21 August - Obidas – Ericeira - 60 km
I did not anticipate this day’s ride being so hard. It was fairly hilly but worse, there was a strong headwind. Once along the coast it was great as the views were stunning, but views like that do not come without climbing up a hill or two.

Due to the strong wind I camped early at Ericeira which had a nice campsite with all the facilities I could wish for.

22 August - Ericeira – Cascais - 50 km
I packed up in a fine drizzle for the final cycle into Cascais. The road led me past Sintra, another interesting town. Finally I arrived in Cascais, where my friend Carlos lives. I have known Carlos for many years since our days of working together at Syfrets Trust in Cape Town, South Africa. Today Carlos is living with his wife, Melody, and her two beautiful daughters, in Cascais. They have a beautiful home high up on a hill overlooking the coast. I was shown to a large comfortable room where I could spread out (what luxury!!).

That night Carlos, in true South African style, lit a fire and we had a real SA braai with “boerewors” made by a South African now living in Portugal.

The following day we took my bike to the bike shop for a service and to be boxed for the flight to Rio. I also booked my flight to Rio for the 27th, giving me a few days of R&R in Cascais.

24 - 26 August - Lisboa, Portugal
On the 24th August I took the train into Lisbon, got myself onto a hop-on-hop-off bus and explored Lisbon. Once again it was the old quarters that were most intriguing to me, and where I could wander around for hours.

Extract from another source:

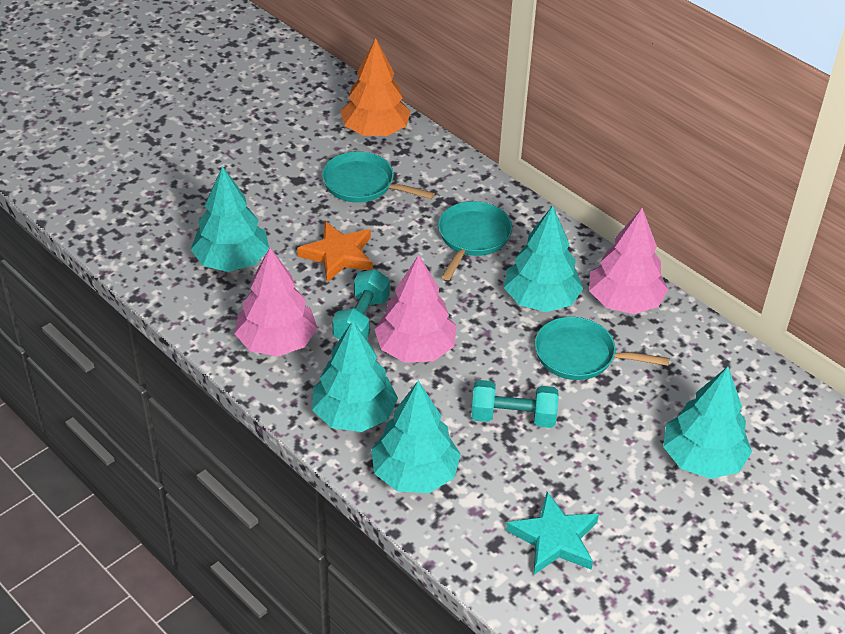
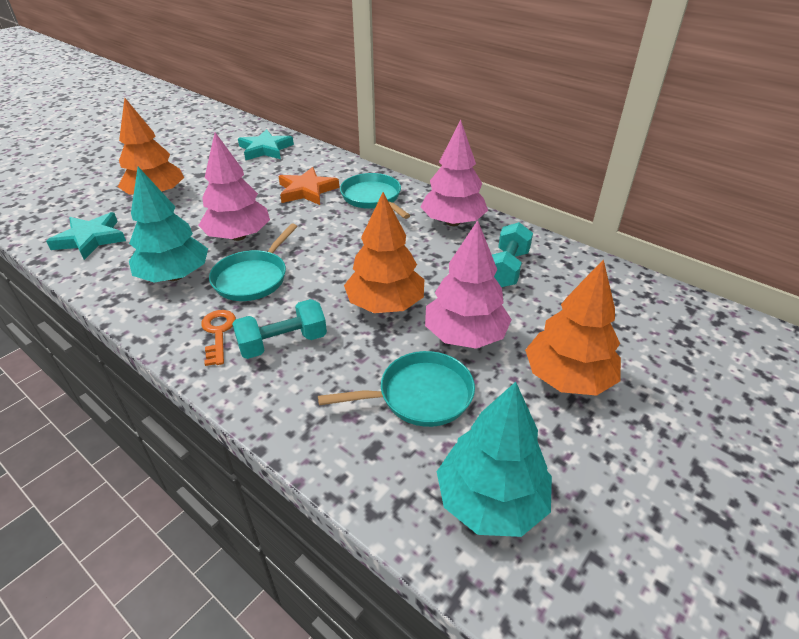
orange key: none = 0 -> [201,310,236,366] = 1
orange tree: [341,38,411,136] = 1 -> [118,98,184,194] [344,192,424,313] [525,259,621,396] = 3
turquoise star: [506,492,599,575] = 1 -> [46,212,126,260] [238,129,294,160] = 2
turquoise tree: [191,166,269,272] [312,321,398,432] [371,381,461,493] [504,205,583,312] [663,366,752,479] = 5 -> [129,167,208,282] [437,382,552,537] = 2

The 26th arrived too soon and it was time for me to pack my bags and get ready to leave Portugal the following morning. Carlos arranged a lunch for us at the South African embassy in Lisbon. We were treated like real celebrities by the very nice group of South Africans who head up the office in Lisbon. Afterwards we stopped and had some small milk tarts before picking up my bike from the bike shop. My bike was all boxed and taped up, so I hoped all the necessary bits were going to be there when I opened it in Rio.

That evening Carlos, Melody and myself went out to a local restaurant. I ordered the chef’s recommendation and landed up with an entire plate of meat - ha, ha – I thought it was going to be a stew!! Well, Carlos and I had fun with all the strange bits of meat on that plate. Melody was more sensible and ordered a seafood dish. At least I can now say that I have eaten pigs’ ears!!

27 August - Lisboa, Portugal – Rio de Janeiro, Brasil - By plane
I was up early and ready to depart for Brazil. Carlos was kind enough to take me to the airport. Things at the airport took much longer than expected: the queues were long and slow and I realised just why they require you to be at the airport 3 hours before departure.

I also had a nasty surprise as I had to pay an extra 150 Euros for the bike (no negotiations). That is a serious amount of money! After all the delays I only just made it in time for the 9h30 departure. Good thing I didn’t bargain on doing any shopping at the airport. I then settled in for the long, boring flight to Rio. It was a fairly old plane so there were no individual TV screens, only one small one in the front for the whole plane. Fortunately I had checked-in online and had a nice seat with loads of leg room.